Automated text generation on the advance

Automated text generation is becoming increasingly common. From robot journalism to product descriptions, their use has become more and more ubiquitous. As demand continues to grow for individual online content, automated text generation is to become increasingly important.

ATG is becoming more enmeshed in our lives. For example, news portals are increasingly relying on robot journalism for their content, in the same way that online retailers are leaning more and more on automation for their product descriptions. Natural language generation software is already creating individualised reports such as annual reports, real estate documents, or fund reports.

The foundation for automated text generation has been the milestones reached in AI in recent years. Today, AI-based programs are able to simultaneously generate and provide natural-sounding content.

How does automatic text generation work?

The workings of ATG can be explained succinctly and needs no great prior knowledge.

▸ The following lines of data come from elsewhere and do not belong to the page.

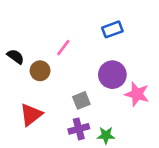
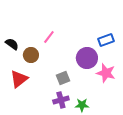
blue rectangle: (112, 29) -> (106, 40), moved
red triangle: (31, 115) -> (19, 79), moved

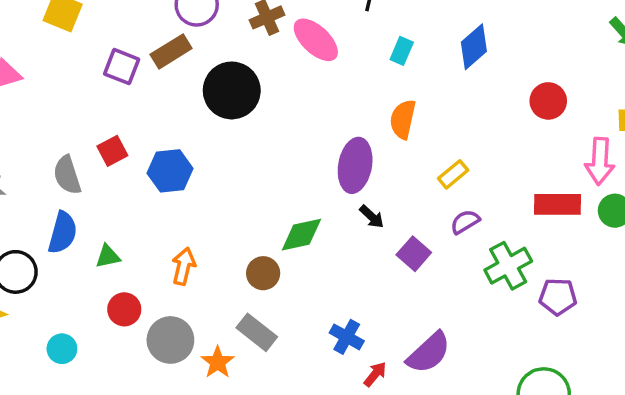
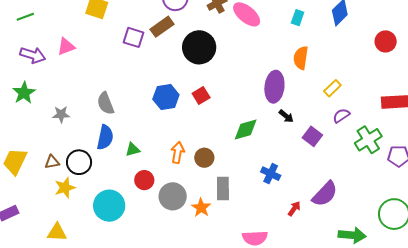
red square: (112, 151) -> (201, 95), moved
brown circle: (263, 273) -> (204, 158), moved
gray rectangle: (257, 332) -> (223, 189), turned 55
blue cross: (347, 337) -> (271, 174), moved
cyan circle: (62, 349) -> (109, 206), size x1.8

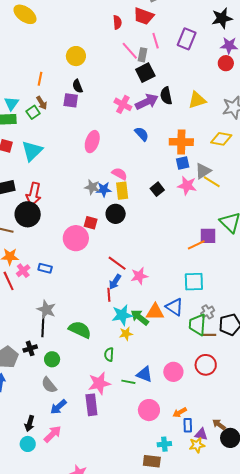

In order to function, it first needs managed, structured data. This comes in tabular form. Using weather reports as an example, these will include values such as temperature, air pressure, precipitations, and locations. Stock market reports can include price or index fluctuations. Product descriptions are also automated and include values such as colour, size, and weight. For human readers, simple columns of numbers are not as readable as text.

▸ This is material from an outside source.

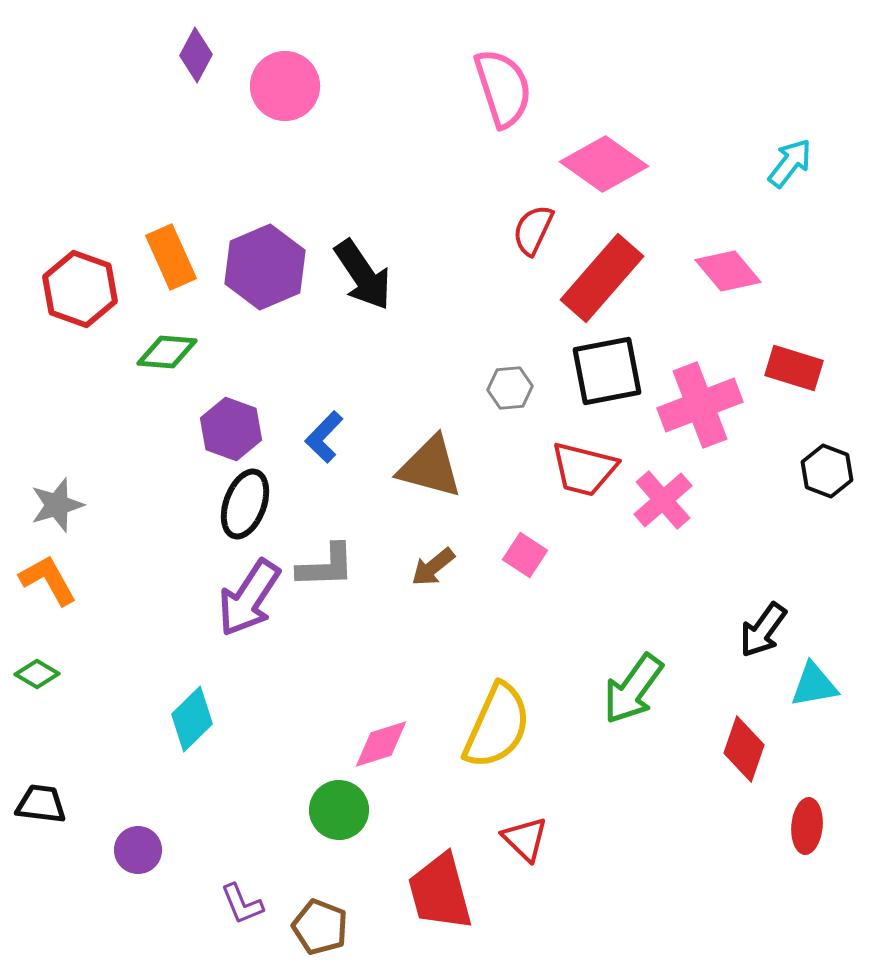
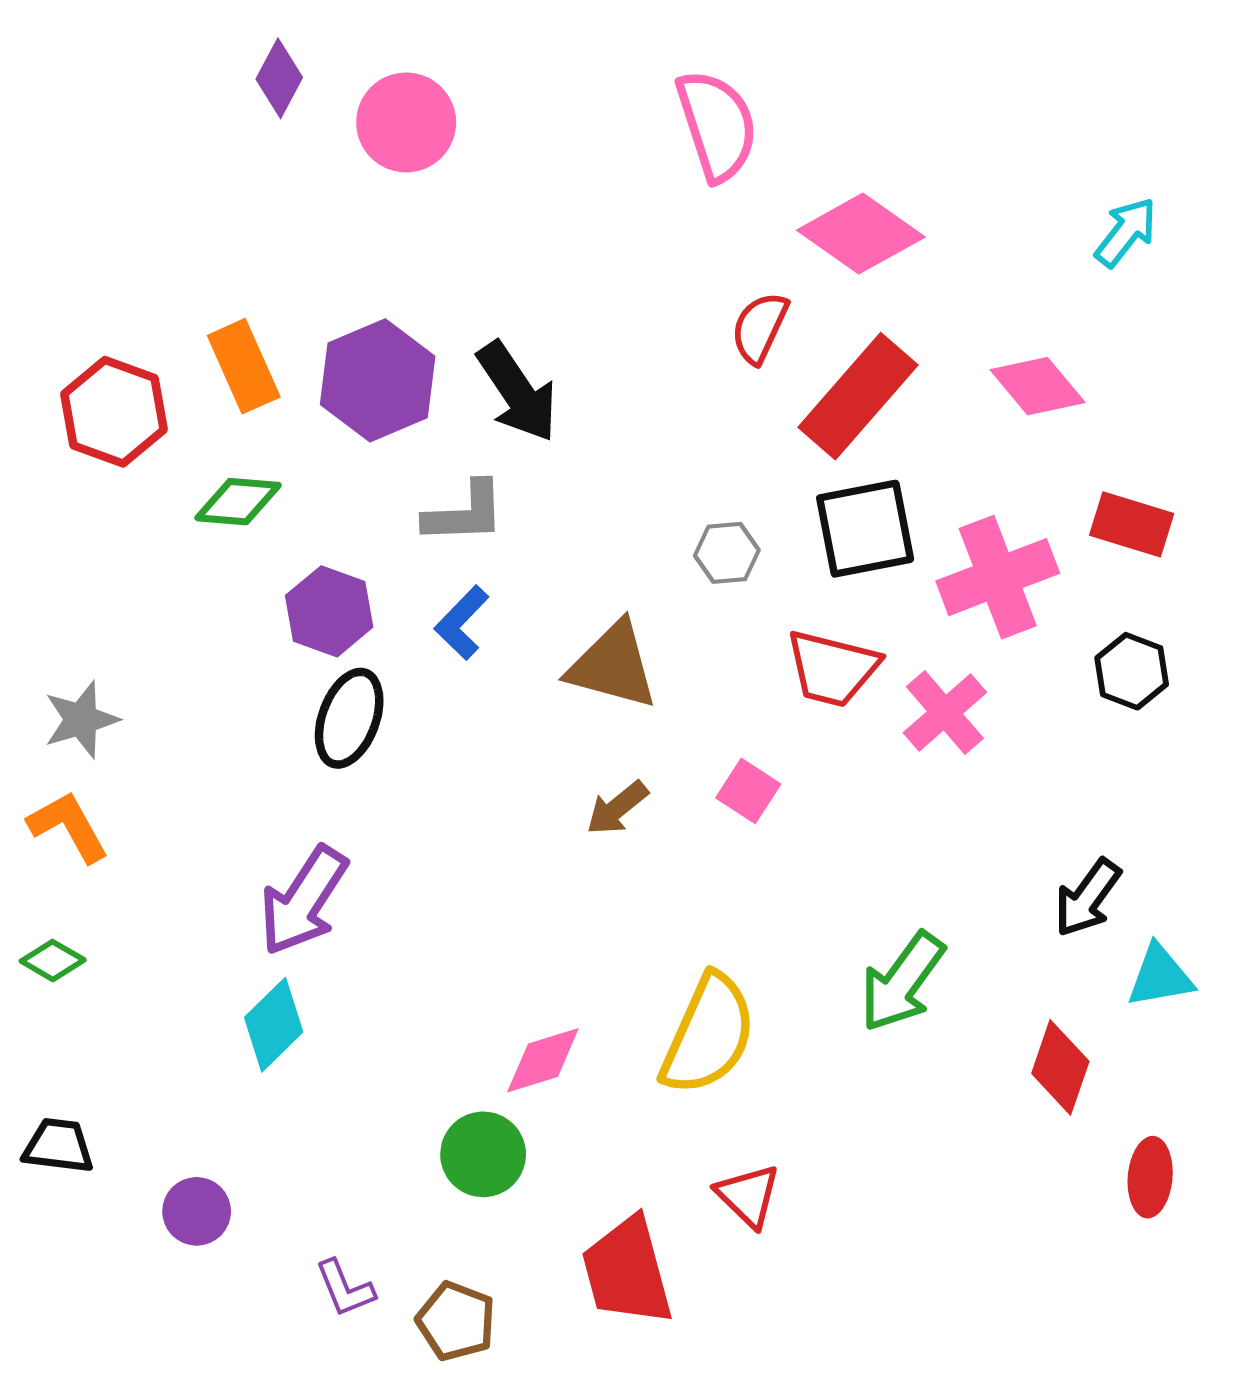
black hexagon: (827, 471) -> (1132, 671), moved
gray L-shape: (326, 566) -> (465, 513), moved
purple arrow: (249, 598) -> (304, 901), moved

NLG systems transform the data into text to improve the user experience. A program takes the data and sorts it into the relevant parts of an intelligent gap test. The templates for such text could be:

  • The maximum temperature in Berlin today will be [XX]° C.
  • During the night, temperatures will fall to [XX]° C.
  • Chances of rain are [XX] per cent.

If, in the examples above, the system has data on minimum and maximum temperature values, sentences one and two will be generated. The third sentence is only generated if there is data on precipitation probability.

More-powerful NLG software goes beyond merely describing events.

Depending on the structure of the data and the stored sentence templates, complex tools are able to provide the user with interpretations of data in text form. These use cases are particularly interesting for analyses in the area of business intelligence.

The templates for text generation are not created by computers, independent of whichever project they are being used for. This input has to come from a human writer. This means that specialist linguistic data architects are needed to set up, maintain, and continue to work on NLG projects.

How automatic text generation can be applied

Automatically generated texts have already been encountered by almost every Internet user. The size of a portal does not matter for NLG applications.

Football reports, earthquake notifications, stock exchange news, weather, and traffic jam reports are established areas of application for automatic text generation. Especially interesting are computer-generated articles for regional media. In Great Britain, the first trials are taking place in which texts with local relevance are created from public data sources.

In terms of quality, there is hardly any difference between automatically generated articles and those written by human authors for certain types of robotic journalism. Tests with football match reports, for example, showed that readers rated the products of the ‘robot journalist’ as more natural than those of a ‘real’ editor.

ATG is also widely used in e-commerce. Because online shops continuously require large quantities of product descriptions, portal operators have discovered the efficiency of computer-aided text generation.